Как соперничать с таким ареопагом талантов и благородных душ, обладавших международным признанием и уже тридцать пять лет остававшихся глубоко сплоченной группой? В противоположность нашему кругу (Нэш, Блисс, Бакс), мужчины из Блумсбери по разным причинам не побывали на Первой мировой. У них было время отлакировать подобавшие им карьеры и поддерживать менталитет, позволивший стать живыми легендами: уверенно сформировывать живую элиту по ими же установленным законам, откуда и известная надменность к тем, кого они считали людьми «не своего круга». Происходившие из самых благовоспитанных слоев буржуазии, они были красивы, блестяще образованы, полны достоинства. Большинство – выпускники Кембриджа. Кружок скрепляли тесные узы вплоть до эндогамии. Арт-критик Клайв Белл приходился деверем Вирджинии Вулф, а художница Ванесса Белл была ее сестрой. Все были бисексуалами и охотно обменивались партнерами.
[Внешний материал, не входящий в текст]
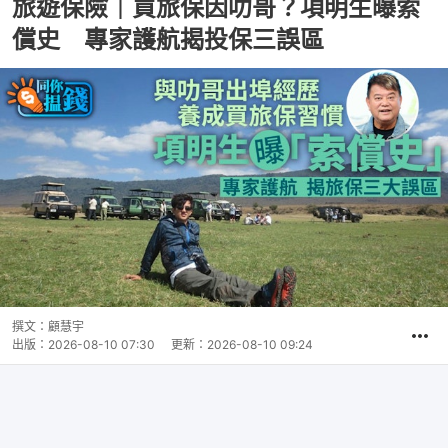
旅遊保險｜買旅保因叻哥？項明生曝索
償史 專家護航揭投保三誤區
撰文：
顧慧宇
出版：
2026-08-10 07:30
更新：
2026-08-10 09:24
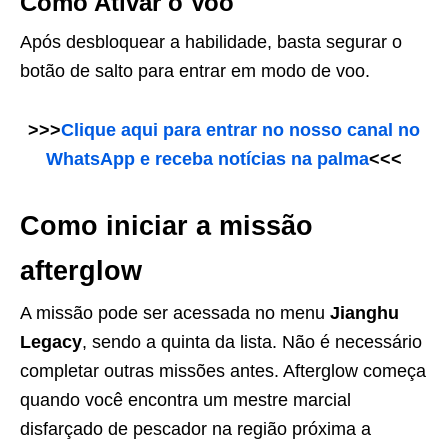
Como Ativar o Voo
Após desbloquear a habilidade, basta segurar o
botão de salto para entrar em modo de voo.
>>>
Clique aqui para entrar no nosso canal no
WhatsApp e receba notícias na palma
<<<
Como iniciar a missão
afterglow
A missão pode ser acessada no menu
Jianghu
Legacy
, sendo a quinta da lista. Não é necessário
completar outras missões antes. Afterglow começa
quando você encontra um mestre marcial
disfarçado de pescador na região próxima a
Так, художник Дункан Грей был любовником Кейнса, перед тем как тот женился на моей подруге Лидии, что отнюдь не мешало Дункану во всеуслышание заявлять, что и он в нее безумно влюблен.
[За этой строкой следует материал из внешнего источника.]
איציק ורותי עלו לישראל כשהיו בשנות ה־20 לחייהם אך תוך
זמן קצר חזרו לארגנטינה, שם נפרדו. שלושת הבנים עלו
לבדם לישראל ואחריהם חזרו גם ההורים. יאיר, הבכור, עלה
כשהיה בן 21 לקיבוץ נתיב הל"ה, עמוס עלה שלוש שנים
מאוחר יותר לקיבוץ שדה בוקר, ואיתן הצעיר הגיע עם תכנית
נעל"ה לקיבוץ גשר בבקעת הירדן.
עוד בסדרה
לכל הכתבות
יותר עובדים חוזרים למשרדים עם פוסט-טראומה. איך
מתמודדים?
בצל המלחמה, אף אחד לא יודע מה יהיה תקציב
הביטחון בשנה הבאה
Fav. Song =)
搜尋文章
Если не считать атеизма, свободы нравов, комплекса превосходства и известной концепции Красоты («Смысл красоты – проложить привилегированный путь морали»), члены этого братства имели немного общего. Политически их мало что объединяло. Факт в том, что среди них были, поддерживавшие и распространявшие их труды, и богатый наследник (Клайв Белл), и издатели, литературные критики, владельцы больших журналов (в их числе муж Вирджинии Вулф, основатель «Хогарт Пресс»), и книготорговцы, владельцы собственных неплохих книжных магазинов, – но что не менее важно, что все они взаимно поддерживали друг друга, сочиняя мемуары, где взаимно цитировались, что способствовало репутации и долгожительству кружка Блумсбери.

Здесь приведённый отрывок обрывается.